• [抜粋本文]:
◇ ◇ ◇ ◇ ◇
はいっ! 発売されたてほやほやの、しをん先生最新エッセイでございます。
いつものように、なんてことない日常のお話ばかりなのですが、
もういちいち面白い。
ネタなんてものはどこかに落ちているものではない。
自分自身のなかにあるのだ!!
それを掘り当てるのがプロってもんさ!
と、謎に偉そうな俺。
私のことはさておき、しをん節の炸裂っぷりを
さっそく見ていかねばなりません。
第一章では、しをん先生はピカチュウぬいぐるみ(略してピカぬい)
を可愛がっているさまがつづられています。
先生によると、ぬいぐるみはしゃべるそうです。
ピカぬいの一人称は「俺」、なかなかのツンな人(人じゃないか)らしい。
可愛い見た目に似合わず、けっこうクール系なのね。
それでもしをん先生を無視せず、
きちんと会話するいいヤツみたいです。
と、こんなふうに書くと、私までなんか変なヤツだと思われるかもしれません。
だが、ぬいぐるみはしゃべるのです。本当に。
心理療法家の河合隼雄先生もそう言っておられました。
「こころの処方箋」というエッセイのなかにも書いてあります。
「一人で楽しく生きている人は、心のなかに何らかの
パートナーを持っているはずである。(略)
ぬいぐるみなどに名前をつけて、一緒に住んでいる人もある。(略)
うまくゆくと、ぬいぐるみの方からもいろいろと
面白いことを喋ってくれるはずである」(第37章)
初めて読んだとき、実は私は「…へえ…そうなんだ…」
と、若干引き気味だったことを正直に告白します。
でも、しをん先生が楽しそうにピカぬいと会話している様子を見ると、
ああ、やっぱりしゃべるんだな、というか、
まあ、物理的にはしゃべってないけれど、
本人のこころのなかが、そう見せているというか。
◇ ◇ ◇ ◇ ◇
• [やること]: 上の抜粋のうち、「はいっ! 発売されたてほやほやの、しをん先生最新エッセイでございます。」と「さっそく見ていかねばなりません。」の間を、両方の語句も含めて一字一句たがえずに書き写してください。 この抜粋に書かれていることだけを手がかりにしてください。
◇ ◇ ◇ ◇ ◇
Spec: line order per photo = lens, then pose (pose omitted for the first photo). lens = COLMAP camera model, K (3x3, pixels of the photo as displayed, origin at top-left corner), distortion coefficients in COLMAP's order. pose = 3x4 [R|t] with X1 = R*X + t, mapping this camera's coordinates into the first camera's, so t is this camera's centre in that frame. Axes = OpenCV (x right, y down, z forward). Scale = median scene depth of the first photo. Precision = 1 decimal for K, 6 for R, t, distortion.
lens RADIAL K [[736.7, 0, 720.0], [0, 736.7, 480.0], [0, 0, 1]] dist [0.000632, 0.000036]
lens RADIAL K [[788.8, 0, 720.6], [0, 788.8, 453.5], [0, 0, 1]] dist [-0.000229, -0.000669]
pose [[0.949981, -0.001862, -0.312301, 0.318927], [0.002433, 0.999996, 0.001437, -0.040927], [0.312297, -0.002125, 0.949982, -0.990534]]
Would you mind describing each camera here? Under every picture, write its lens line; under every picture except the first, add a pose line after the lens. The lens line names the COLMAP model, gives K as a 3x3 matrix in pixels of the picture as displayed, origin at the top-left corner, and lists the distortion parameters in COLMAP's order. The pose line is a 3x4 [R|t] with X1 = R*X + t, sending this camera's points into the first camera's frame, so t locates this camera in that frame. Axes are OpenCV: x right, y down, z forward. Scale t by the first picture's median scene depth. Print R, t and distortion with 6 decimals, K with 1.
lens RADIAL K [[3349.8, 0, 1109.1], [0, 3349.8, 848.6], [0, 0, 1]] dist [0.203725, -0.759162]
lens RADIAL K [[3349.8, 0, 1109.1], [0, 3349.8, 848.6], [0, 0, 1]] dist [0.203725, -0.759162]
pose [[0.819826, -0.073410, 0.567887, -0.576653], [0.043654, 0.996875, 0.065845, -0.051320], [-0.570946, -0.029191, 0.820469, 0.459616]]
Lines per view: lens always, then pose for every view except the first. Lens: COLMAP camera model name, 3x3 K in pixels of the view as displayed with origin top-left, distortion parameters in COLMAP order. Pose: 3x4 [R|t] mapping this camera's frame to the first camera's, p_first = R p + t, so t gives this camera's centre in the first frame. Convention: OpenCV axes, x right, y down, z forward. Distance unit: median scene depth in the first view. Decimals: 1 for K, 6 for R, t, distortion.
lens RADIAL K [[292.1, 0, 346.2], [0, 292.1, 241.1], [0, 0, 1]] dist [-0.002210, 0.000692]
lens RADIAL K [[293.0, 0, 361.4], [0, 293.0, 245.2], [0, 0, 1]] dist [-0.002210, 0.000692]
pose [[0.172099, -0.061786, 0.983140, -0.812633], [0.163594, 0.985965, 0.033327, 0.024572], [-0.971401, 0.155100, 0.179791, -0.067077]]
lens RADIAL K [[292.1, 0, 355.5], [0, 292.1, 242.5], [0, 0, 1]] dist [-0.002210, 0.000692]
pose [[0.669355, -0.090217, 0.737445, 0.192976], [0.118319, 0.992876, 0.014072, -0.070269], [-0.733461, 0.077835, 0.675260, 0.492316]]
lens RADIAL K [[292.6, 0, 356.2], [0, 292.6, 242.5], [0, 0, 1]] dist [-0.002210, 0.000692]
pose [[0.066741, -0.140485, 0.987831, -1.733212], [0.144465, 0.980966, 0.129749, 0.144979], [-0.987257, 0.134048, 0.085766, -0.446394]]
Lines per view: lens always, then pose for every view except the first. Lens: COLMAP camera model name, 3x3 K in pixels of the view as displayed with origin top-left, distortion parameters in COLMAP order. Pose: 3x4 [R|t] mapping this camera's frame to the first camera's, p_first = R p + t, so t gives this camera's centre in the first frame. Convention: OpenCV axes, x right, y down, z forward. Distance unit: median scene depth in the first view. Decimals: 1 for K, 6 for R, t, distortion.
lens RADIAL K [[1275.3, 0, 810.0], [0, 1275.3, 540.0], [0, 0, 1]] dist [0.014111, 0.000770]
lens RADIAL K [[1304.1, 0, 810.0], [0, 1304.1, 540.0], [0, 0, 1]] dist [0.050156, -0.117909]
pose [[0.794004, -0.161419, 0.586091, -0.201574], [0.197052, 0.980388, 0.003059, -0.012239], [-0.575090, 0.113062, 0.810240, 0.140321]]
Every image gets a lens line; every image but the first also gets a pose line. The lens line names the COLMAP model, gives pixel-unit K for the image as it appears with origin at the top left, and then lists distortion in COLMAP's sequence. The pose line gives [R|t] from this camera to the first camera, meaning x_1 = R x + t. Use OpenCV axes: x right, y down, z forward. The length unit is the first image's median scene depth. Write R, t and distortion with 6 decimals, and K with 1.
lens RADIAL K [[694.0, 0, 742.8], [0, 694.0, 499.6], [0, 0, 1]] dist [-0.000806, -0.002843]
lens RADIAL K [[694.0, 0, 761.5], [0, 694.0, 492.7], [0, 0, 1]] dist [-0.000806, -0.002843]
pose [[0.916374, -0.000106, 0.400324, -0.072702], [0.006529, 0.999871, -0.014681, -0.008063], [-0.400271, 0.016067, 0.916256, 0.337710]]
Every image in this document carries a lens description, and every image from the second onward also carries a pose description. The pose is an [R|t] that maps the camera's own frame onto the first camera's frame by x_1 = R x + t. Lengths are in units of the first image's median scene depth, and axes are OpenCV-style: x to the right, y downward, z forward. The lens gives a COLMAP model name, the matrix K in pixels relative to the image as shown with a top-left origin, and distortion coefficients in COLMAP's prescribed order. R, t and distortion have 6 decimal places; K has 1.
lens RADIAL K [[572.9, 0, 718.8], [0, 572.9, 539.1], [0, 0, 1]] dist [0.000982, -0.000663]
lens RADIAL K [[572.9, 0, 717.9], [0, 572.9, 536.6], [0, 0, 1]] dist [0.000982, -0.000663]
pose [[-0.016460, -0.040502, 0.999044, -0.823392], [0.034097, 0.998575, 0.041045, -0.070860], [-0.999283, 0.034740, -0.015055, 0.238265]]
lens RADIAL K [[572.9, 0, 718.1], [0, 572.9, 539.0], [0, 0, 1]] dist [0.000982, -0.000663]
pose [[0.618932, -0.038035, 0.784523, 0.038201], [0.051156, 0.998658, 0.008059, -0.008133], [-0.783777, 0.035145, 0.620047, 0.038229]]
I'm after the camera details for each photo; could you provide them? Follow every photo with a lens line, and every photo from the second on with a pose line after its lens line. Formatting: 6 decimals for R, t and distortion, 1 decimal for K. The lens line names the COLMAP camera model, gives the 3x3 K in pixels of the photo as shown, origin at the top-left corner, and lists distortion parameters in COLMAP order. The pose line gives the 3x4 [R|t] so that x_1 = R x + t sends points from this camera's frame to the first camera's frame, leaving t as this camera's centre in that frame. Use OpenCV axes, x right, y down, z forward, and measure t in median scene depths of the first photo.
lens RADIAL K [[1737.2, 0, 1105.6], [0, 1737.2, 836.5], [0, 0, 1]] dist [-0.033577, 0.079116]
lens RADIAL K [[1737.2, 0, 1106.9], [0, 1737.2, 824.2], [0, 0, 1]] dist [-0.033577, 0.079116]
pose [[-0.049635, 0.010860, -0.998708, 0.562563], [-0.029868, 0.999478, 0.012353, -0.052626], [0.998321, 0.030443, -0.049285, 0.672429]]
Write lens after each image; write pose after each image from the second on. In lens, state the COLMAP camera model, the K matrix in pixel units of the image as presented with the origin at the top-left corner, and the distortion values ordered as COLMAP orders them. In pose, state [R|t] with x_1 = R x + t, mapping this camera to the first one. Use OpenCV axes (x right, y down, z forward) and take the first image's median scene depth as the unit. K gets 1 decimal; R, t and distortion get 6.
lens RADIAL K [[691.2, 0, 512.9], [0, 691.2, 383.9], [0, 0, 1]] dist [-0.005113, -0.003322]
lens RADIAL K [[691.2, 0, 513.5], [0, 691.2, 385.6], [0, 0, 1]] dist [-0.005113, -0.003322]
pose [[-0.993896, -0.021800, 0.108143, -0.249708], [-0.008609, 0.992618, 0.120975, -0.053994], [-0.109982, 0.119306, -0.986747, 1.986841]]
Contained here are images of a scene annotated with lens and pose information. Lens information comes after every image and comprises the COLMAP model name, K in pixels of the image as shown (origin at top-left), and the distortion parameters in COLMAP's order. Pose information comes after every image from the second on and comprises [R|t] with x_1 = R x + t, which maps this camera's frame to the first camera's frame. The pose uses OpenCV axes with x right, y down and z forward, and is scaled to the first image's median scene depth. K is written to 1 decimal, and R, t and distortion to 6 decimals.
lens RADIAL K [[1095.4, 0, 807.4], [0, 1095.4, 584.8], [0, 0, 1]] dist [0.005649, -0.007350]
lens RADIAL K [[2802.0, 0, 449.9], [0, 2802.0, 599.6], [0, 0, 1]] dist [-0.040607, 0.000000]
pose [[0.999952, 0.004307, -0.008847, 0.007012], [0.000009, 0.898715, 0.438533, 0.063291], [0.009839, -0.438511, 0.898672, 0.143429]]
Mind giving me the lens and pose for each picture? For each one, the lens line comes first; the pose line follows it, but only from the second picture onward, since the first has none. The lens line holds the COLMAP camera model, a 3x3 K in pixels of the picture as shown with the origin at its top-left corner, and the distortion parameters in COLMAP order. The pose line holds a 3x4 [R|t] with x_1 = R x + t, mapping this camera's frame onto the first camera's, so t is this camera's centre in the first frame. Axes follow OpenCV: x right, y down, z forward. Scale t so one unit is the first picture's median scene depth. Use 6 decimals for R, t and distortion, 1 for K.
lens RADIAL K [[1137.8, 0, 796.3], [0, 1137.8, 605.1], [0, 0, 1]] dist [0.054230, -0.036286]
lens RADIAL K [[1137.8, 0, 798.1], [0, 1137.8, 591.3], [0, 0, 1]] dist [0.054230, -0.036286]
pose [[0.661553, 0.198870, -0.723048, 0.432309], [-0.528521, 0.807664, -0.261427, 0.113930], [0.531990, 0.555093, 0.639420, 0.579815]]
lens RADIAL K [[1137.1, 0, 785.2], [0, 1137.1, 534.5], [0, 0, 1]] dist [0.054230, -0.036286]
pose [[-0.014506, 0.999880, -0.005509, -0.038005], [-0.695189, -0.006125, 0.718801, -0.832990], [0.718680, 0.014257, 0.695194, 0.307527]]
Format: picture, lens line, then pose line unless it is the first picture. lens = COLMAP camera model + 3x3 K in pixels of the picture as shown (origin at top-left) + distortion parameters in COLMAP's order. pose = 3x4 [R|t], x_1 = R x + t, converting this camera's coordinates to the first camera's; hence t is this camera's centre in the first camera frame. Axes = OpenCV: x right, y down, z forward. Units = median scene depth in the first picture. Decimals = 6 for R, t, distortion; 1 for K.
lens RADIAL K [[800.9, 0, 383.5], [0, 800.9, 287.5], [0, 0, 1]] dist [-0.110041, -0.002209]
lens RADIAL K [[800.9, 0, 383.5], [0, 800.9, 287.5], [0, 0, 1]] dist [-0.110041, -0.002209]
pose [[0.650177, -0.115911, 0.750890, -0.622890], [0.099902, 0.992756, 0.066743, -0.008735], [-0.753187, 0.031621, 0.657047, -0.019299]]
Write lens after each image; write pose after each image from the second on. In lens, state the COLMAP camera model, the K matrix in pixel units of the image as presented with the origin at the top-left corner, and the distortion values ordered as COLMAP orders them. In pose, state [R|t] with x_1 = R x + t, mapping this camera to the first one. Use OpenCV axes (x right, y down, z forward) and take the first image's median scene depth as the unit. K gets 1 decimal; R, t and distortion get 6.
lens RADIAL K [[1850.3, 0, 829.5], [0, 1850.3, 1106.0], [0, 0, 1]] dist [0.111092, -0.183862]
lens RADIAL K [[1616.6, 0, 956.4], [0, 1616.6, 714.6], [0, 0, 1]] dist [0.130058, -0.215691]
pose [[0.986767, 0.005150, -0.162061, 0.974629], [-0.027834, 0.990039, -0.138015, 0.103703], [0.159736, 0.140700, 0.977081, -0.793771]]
◇ ◇ ◇ ◇ ◇
• [解答]:
はいっ! 発売されたてほやほやの、しをん先生最新エッセイでございます。
いつものように、なんてことない日常のお話ばかりなのですが、
もういちいち面白い。
ネタなんてものはどこかに落ちているものではない。
自分自身のなかにあるのだ!!
それを掘り当てるのがプロってもんさ!
と、謎に偉そうな俺。
私のことはさておき、しをん節の炸裂っぷりを
さっそく見ていかねばなりません。